The neoconservatives have had nothing more not less on their agenda than a takeover of the government. The sooner we recognize this the better. Comparing them to fascism or authoritarians of any branch means little to most people since the horrors of those phenomena can't be brought home on a human level. For most people, talk of a government takeover in the US--where these things just don't happen--is like talking about fairies in Beulah land.

Much of the discussion about neoconservatives still works at the level of abstractions and fog. The reality of what a takeover might look like or how it might be felt and experienced slowly seeps into consciousness and is soon forgotten. Remember the days after 911 when people walked around in a despondent funk--when people were fired for voicing minimal opposition to the so-called "war" on terrorism?

I am still persuaded by Richard Sennett's distinction between two forms of fascism, what he calls soft and hard fascism:
We could think of fascism itself as either hard or soft. Hard fascism rams home to the citizen that he or she is held in that iron grip, as in Mussolini's theatre of force or George Orwell's nightmare Nineteen Eighty-four. Soft fascism is not so much a velvet glove as an invisible hand, the operations of control hidden from scrutiny as Patriot Act II, and more, internal repression presented to the public as merely preventive action against threats that have yet to materialise. The Bush administration acted in this preventive way, for instance, by shutting three of the larger Muslim charities in America, not for anything they had done, but for what might happen, some time, somewhere. In hard fascism the state exploits concrete fear, in soft fascism the state exploits diffuse anxiety.


I suggest that that reality is what covers most of the dealings we have with the world now. The neocons have indeed changed the way we think about the world--and it is a much more brutish, nasty, and short-sighted vision of American ideals than has ever existed in America.

The neocons practise the "double-truth" theory, which was first espoused by Plato in Republic and then taken up by Ibn Rushd (aka Averroes) and other Islamic philosophers. This theory teaches that there are truths for the unlettered and ignorant and truths for the intellectual and "scientist." In most cases, these philosophers limited the theory to divine scripture.

Neoncon theoretician Leo Strauss took over the theory from the Islamic philosophers and Plato and noted that philosophy is destructive to the state and therefore should only be practised by the initiated.
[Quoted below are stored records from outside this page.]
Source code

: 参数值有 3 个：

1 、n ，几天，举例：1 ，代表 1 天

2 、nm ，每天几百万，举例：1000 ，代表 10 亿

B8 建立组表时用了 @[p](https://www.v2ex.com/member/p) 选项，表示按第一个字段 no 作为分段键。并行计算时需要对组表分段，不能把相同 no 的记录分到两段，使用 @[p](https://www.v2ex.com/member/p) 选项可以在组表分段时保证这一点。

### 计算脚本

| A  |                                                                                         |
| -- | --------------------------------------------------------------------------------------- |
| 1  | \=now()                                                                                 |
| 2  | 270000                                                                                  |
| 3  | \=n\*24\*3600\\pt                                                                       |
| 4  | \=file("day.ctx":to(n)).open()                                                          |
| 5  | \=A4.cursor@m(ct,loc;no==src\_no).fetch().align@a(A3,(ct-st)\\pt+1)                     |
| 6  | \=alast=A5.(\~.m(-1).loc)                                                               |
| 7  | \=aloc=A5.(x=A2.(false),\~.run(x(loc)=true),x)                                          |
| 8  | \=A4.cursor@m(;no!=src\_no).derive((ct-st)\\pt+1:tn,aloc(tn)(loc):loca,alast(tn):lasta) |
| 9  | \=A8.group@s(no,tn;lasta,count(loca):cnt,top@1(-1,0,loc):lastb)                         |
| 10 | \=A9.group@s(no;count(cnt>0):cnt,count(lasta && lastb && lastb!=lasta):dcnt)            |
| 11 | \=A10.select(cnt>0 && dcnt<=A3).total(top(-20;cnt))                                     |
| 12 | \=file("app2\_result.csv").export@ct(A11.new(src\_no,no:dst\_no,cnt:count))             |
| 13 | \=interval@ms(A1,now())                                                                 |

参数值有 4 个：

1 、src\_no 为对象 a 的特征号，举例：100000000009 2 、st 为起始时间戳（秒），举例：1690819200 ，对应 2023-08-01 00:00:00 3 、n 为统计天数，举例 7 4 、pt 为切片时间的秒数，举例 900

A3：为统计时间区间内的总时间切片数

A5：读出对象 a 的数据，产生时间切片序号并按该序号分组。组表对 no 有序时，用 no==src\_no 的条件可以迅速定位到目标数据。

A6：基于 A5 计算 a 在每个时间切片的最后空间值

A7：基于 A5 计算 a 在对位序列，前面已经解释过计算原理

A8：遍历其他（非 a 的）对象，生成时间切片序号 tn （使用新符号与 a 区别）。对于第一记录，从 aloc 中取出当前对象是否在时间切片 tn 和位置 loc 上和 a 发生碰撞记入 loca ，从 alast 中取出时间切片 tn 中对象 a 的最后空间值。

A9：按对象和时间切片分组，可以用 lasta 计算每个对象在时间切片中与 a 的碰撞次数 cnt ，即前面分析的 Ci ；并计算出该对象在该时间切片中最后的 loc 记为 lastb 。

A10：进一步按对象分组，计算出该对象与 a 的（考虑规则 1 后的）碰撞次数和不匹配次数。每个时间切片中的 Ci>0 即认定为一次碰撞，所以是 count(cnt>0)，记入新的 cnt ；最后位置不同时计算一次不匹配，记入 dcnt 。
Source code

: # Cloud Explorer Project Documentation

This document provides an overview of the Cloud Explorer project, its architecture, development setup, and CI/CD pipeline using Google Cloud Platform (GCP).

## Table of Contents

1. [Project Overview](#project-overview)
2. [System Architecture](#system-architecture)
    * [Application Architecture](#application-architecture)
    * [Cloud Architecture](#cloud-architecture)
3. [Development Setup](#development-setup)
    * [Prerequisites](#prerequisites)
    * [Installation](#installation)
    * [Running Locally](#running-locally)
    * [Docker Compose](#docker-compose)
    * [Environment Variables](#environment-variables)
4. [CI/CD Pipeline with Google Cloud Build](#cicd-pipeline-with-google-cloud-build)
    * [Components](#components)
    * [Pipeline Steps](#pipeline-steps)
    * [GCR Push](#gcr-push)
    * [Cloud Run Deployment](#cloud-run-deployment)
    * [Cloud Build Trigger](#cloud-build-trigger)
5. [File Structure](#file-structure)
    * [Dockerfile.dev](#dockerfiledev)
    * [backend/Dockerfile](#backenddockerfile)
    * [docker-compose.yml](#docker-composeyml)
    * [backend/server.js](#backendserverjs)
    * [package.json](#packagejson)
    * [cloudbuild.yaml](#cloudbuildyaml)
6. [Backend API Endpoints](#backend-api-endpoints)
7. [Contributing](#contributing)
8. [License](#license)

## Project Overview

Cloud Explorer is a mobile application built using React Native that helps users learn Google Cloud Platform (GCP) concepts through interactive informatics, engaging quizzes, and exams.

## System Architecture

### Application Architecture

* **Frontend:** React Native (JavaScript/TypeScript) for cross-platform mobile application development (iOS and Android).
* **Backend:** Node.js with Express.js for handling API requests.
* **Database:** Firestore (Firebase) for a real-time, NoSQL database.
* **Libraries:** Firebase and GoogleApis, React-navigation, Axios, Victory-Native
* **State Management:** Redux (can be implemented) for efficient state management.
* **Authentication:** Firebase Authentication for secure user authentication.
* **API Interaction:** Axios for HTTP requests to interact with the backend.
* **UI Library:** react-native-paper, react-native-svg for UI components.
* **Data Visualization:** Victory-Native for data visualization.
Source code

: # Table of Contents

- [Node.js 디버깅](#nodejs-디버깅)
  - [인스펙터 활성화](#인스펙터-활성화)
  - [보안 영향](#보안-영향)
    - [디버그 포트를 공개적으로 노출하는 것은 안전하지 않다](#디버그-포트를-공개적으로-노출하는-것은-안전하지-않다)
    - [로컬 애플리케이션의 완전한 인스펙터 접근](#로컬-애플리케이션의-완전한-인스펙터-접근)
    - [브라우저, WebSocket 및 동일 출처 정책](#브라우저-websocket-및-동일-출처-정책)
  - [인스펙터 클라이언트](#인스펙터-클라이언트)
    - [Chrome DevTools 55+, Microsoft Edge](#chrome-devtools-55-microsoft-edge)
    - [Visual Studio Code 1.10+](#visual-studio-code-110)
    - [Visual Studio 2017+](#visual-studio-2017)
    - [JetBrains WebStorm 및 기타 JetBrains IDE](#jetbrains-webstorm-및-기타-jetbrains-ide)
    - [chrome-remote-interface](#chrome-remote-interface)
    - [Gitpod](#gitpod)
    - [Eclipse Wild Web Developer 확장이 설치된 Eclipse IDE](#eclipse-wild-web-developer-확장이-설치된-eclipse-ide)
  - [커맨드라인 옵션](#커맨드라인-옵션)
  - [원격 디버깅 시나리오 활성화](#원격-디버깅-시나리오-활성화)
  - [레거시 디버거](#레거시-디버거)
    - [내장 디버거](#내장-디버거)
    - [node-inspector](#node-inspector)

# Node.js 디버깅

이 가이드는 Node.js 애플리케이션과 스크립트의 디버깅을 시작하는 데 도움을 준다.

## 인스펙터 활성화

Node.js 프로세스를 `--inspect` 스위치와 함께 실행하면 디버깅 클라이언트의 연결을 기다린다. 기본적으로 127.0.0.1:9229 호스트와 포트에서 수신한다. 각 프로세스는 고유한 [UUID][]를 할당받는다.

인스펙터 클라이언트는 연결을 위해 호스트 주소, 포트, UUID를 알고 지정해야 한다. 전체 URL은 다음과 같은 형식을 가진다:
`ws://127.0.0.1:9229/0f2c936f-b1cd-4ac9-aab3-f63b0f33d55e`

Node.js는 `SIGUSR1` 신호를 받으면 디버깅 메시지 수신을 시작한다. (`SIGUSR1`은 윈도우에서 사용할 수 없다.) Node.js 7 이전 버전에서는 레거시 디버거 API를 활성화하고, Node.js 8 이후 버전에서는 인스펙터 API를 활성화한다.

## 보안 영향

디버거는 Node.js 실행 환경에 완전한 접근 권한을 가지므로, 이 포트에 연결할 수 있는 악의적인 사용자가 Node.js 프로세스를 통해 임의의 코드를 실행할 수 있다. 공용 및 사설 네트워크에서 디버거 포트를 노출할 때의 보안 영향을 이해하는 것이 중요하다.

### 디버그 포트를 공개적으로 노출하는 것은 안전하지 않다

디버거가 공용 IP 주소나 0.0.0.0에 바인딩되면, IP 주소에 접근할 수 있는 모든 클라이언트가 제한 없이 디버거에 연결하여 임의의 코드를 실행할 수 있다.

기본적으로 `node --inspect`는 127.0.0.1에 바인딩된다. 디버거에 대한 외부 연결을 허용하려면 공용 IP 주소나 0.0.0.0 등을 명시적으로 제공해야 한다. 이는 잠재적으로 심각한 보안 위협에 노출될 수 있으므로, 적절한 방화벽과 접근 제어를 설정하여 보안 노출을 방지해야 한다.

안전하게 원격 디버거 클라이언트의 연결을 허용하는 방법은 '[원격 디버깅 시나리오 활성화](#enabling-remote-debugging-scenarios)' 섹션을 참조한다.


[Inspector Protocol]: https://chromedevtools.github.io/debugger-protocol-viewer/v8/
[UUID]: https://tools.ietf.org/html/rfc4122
He therefore backed the notion that democracy (in true Platonic and Aristotelian fashion) is a retrograde political system. The truth of political power is to be exercised by the initiated few who understand the true workings of how power and force are to be used.

There's something that Americans have never been able to face, even though they have committed atrocity after atrocity. That is the dark secret that lies behind the neocon takeover--they know that Americans will never ever allow to come to consciousness exactly how evil America’s precious innocence and ignorance are.